I am trying to implement localisation by storing images from a camera and their accompanying point clouds from a 2D lidar during mapping. During localisation I then use image matching to suggest the closest image and perform ICP on the point cloud to find the relative pose to where the original image was taken. My problem is that the best matching image is not always correct so I want to use the top say 5 images and see which one's point cloud aligns the best and if any of the alignments are any good at all. Unfortunately I have not been able to find any way of evaluating how good a point cloud registration is. Currently I am using the LibPointMatcher library and the best that it can provide is a residual error after alignment but some rough testing seems to suggest that this does not really help to determine if an alignment failed or not and does not seem to help with comparing the relative quality of different alignments either.

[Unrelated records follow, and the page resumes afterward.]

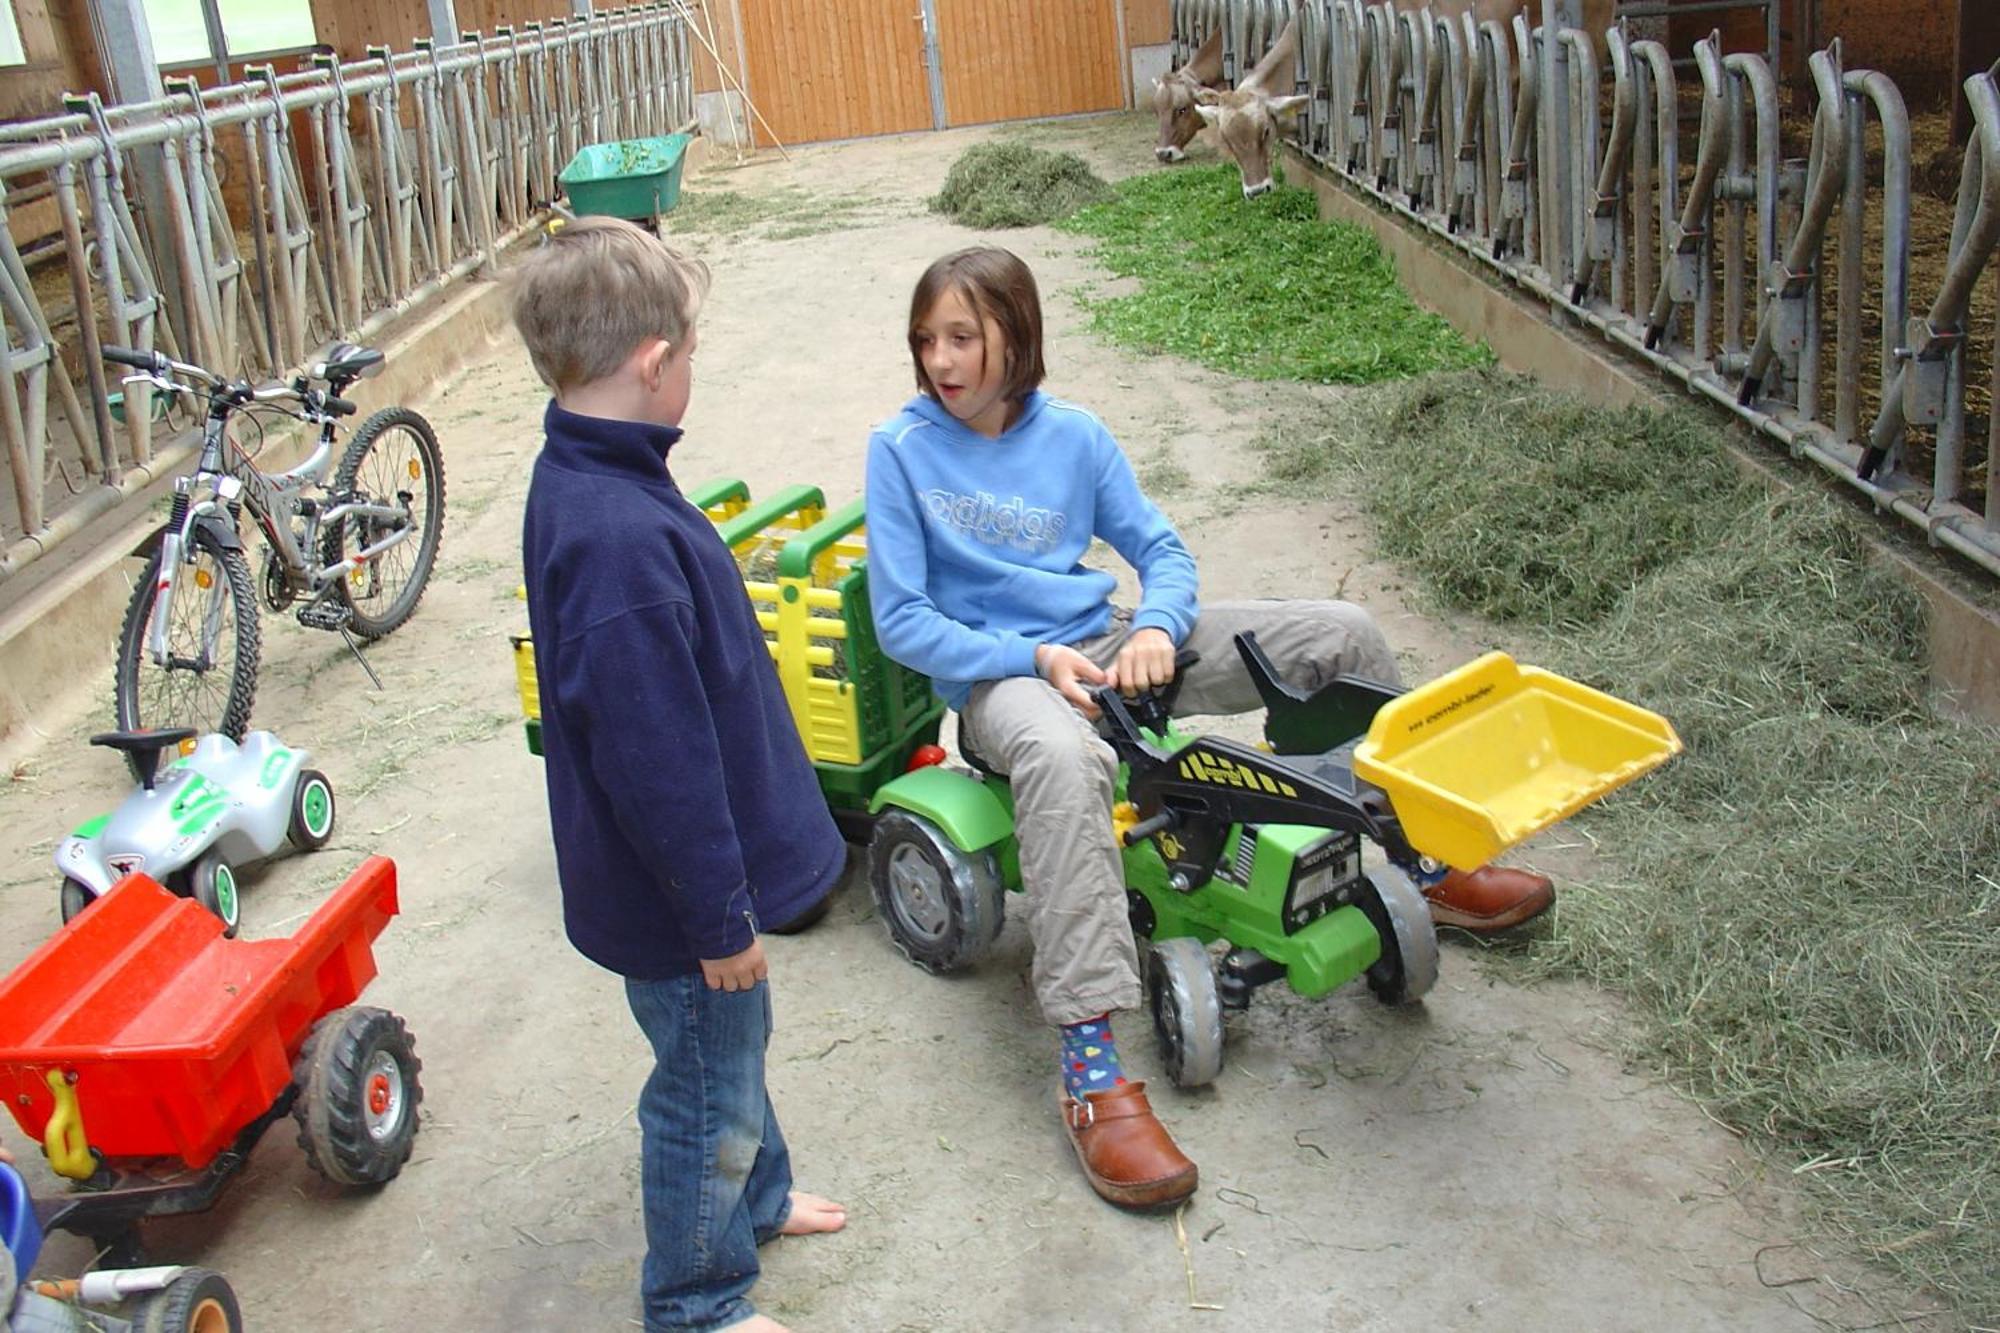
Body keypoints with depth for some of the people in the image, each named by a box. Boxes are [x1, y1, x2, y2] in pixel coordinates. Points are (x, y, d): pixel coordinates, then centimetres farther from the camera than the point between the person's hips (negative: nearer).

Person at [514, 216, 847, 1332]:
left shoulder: (583, 481, -1)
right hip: (681, 895, -10)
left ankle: (755, 1197, 53)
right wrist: (718, 915, -18)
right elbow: (655, 756, -30)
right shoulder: (622, 539, -34)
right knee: (708, 1092, 12)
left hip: (701, 869, 10)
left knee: (735, 1046, 29)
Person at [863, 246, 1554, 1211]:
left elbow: (1162, 550, 9)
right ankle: (1091, 1072, -47)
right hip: (995, 674, -5)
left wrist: (1155, 629, -14)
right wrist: (1035, 660, -20)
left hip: (1103, 644, 5)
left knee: (1340, 634, -3)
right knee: (1061, 757, -44)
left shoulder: (1071, 435, 4)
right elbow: (903, 622, -8)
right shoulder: (902, 449, -6)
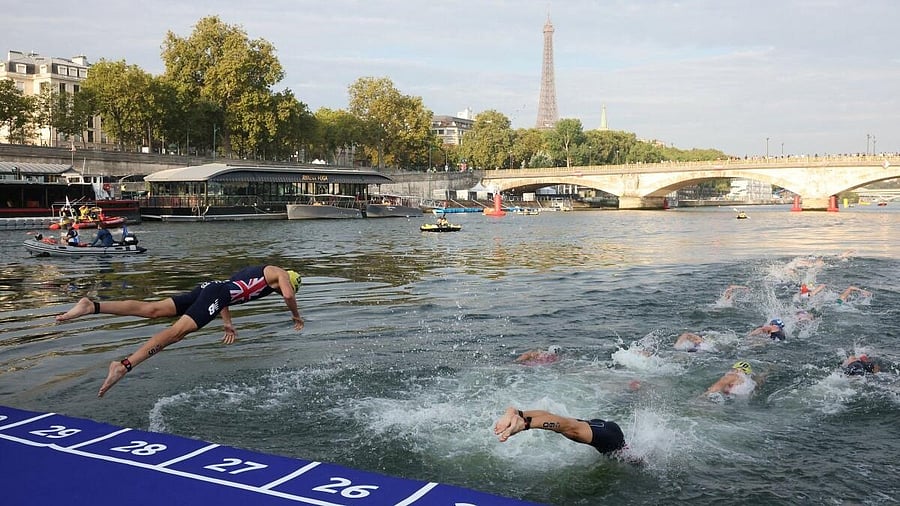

It is my understanding that there are algorithms such as Monte Carlo localisation/particle filter that can localise quite well using just 2D lidar scans. From my understanding of how they work they, they need to rank how likely each particle is after obtaining a lidar scan based on how well the current scan aligns with what would be expected given said particle's pose and the current map. Now obviously I am not actually building a point cloud map from which I am then calculating the expected points from each particle, but I think that my approach still amounts to something similar in that I also need to rank how likely it is that the current point cloud correlates with what was expected. Unfortunately, I have not been able to figure out how these Monte Carlo systems derive such an alignment probability.
Any suggestions on how I can rank the relative success of 2D point clouds registrations and preferably also identify alignments that were complete failures would be greatly appreciated.